Document segment:
*** Begin section ***
When using the pipeline to get transcription with timestamps, it’s alright for some audio files, but for some of the files it returns the error:
---------------------------------------------------------------------------
ValueError Traceback (most recent call last)
<ipython-input-16-8cc132230b9b> in <module>
----> 1 prediction = pipe(dataset[0], return_timestamps=True)["chunks"]
4 frames
/usr/local/lib/python3.8/dist-packages/transformers/pipelines/automatic_speech_recognition.py in _find_timestamp_sequence(sequences, tokenizer, feature_extractor, max_source_positions)
104 sequence = sequence.squeeze(0)
*** End section ***
Pick up the forum post about the speech recognition pipeline's timestamp error from its last line and continue writing it.

[Dataset excerpts]
*** Begin section ***
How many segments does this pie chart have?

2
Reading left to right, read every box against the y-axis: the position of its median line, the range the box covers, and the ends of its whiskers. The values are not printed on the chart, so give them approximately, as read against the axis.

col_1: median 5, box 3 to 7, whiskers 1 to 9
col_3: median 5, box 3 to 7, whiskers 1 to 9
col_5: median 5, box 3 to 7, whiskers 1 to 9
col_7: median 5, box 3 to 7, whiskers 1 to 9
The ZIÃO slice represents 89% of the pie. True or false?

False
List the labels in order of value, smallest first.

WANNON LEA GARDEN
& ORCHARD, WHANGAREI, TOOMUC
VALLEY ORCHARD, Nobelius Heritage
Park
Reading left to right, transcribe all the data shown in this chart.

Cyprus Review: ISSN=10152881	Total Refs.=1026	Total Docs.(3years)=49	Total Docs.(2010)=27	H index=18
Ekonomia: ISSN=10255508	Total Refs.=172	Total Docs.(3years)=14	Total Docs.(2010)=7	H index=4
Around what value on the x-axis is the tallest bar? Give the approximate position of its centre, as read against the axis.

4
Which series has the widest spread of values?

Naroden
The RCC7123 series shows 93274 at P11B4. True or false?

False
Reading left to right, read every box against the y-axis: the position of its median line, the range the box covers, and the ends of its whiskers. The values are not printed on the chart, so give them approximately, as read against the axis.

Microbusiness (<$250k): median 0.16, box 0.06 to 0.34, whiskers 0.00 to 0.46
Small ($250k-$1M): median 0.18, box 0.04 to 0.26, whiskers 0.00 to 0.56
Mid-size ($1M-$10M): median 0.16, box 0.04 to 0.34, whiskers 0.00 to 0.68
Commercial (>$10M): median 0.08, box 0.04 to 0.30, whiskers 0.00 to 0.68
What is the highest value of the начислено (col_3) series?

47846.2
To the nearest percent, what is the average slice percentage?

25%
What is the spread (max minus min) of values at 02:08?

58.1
*** End section ***
Solved exercise:
105 # get rid of the `forced_decoder_idx` that are use to parametrize the generation
--> 106 begin_idx = np.where(sequence == timestamp_begin)[0].item() if timestamp_begin in sequence else 0
107 sequence = sequence[begin_idx:]
108
ValueError: can only convert an array of size 1 to a Python scalar
Below is the code to use the pipeline.
device = "cuda:0" if torch.cuda.is_available() else "cpu"
pipe = pipeline(
"automatic-speech-recognition",
model="openai/whisper-tiny",
chunk_length_s=30,
device=device,
)
filename = files[71][0]
mypath = '/content/drive/MyDrive/twitch_data/audios/prediction/'
audio, _ = librosa.load(mypath+ filename, sr = 16000)
my_dict = {"raw": [audio], 'sampling_rate': [16000]}
dataset = Dataset.from_dict(my_dict)
dataset.set_format(type="numpy", columns=["raw",'sampling_rate'])
prediction = pipe(dataset[0], return_timestamps=True)["chunks"]
I’m not sure if this is a bug, or if there’s something wrong with my audio files. Any help is appreciated!